▶ _Collected data_
○ ○ ○ ○ ○

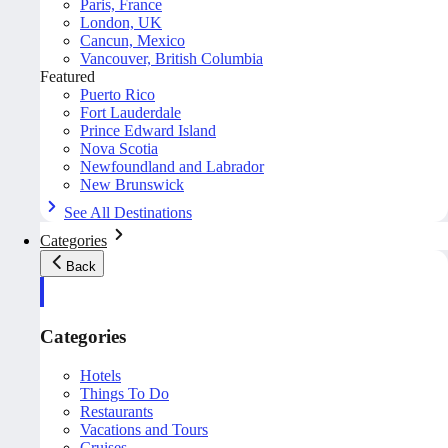
Paris, France
London, UK
Cancun, Mexico
Vancouver, British Columbia
Featured
Puerto Rico
Fort Lauderdale
Prince Edward Island
Nova Scotia
Newfoundland and Labrador
New Brunswick
See All Destinations
Categories
Back
Categories
Hotels
Things To Do
Restaurants
Vacations and Tours
Cruises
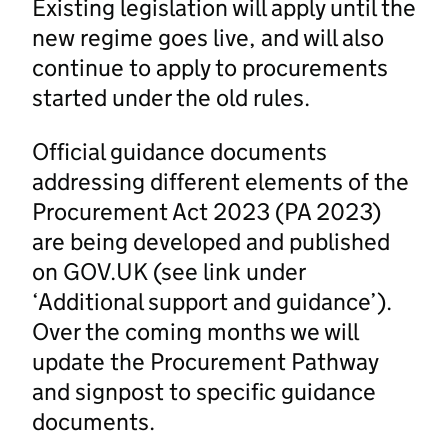
Existing legislation will apply until the
new regime goes live, and will also
continue to apply to procurements
started under the old rules.
Official guidance documents
addressing different elements of the
Procurement Act 2023 (PA 2023)
are being developed and published
on GOV.UK (see link under
‘Additional support and guidance’).
Over the coming months we will
update the Procurement Pathway
and signpost to specific guidance
documents.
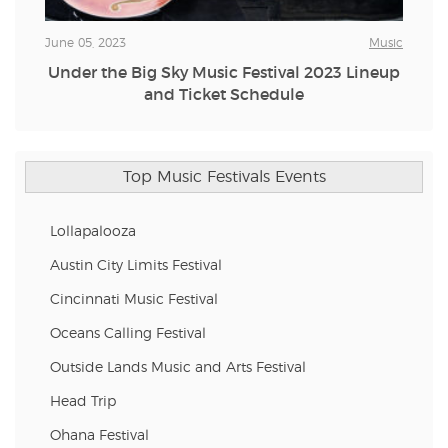
June 05, 2023
Music
Under the Big Sky Music Festival 2023 Lineup
and Ticket Schedule
Top Music Festivals Events
Lollapalooza
Austin City Limits Festival
Cincinnati Music Festival
Oceans Calling Festival
Outside Lands Music and Arts Festival
Head Trip
Ohana Festival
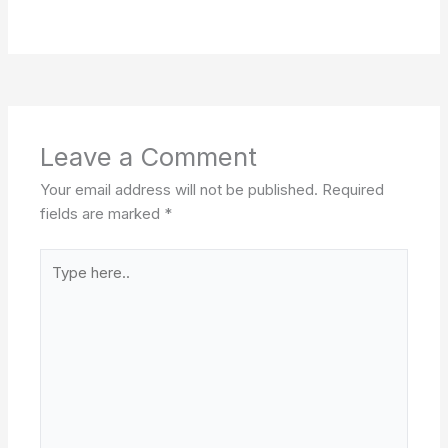
Leave a Comment
Your email address will not be published.
Required
fields are marked
*
Type
here..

○ ○ ○ ○ ○

▶ _What is being asked_
Among the lines above, count those that hold the word "apply" and give only the count.

▶ _Solution below_
2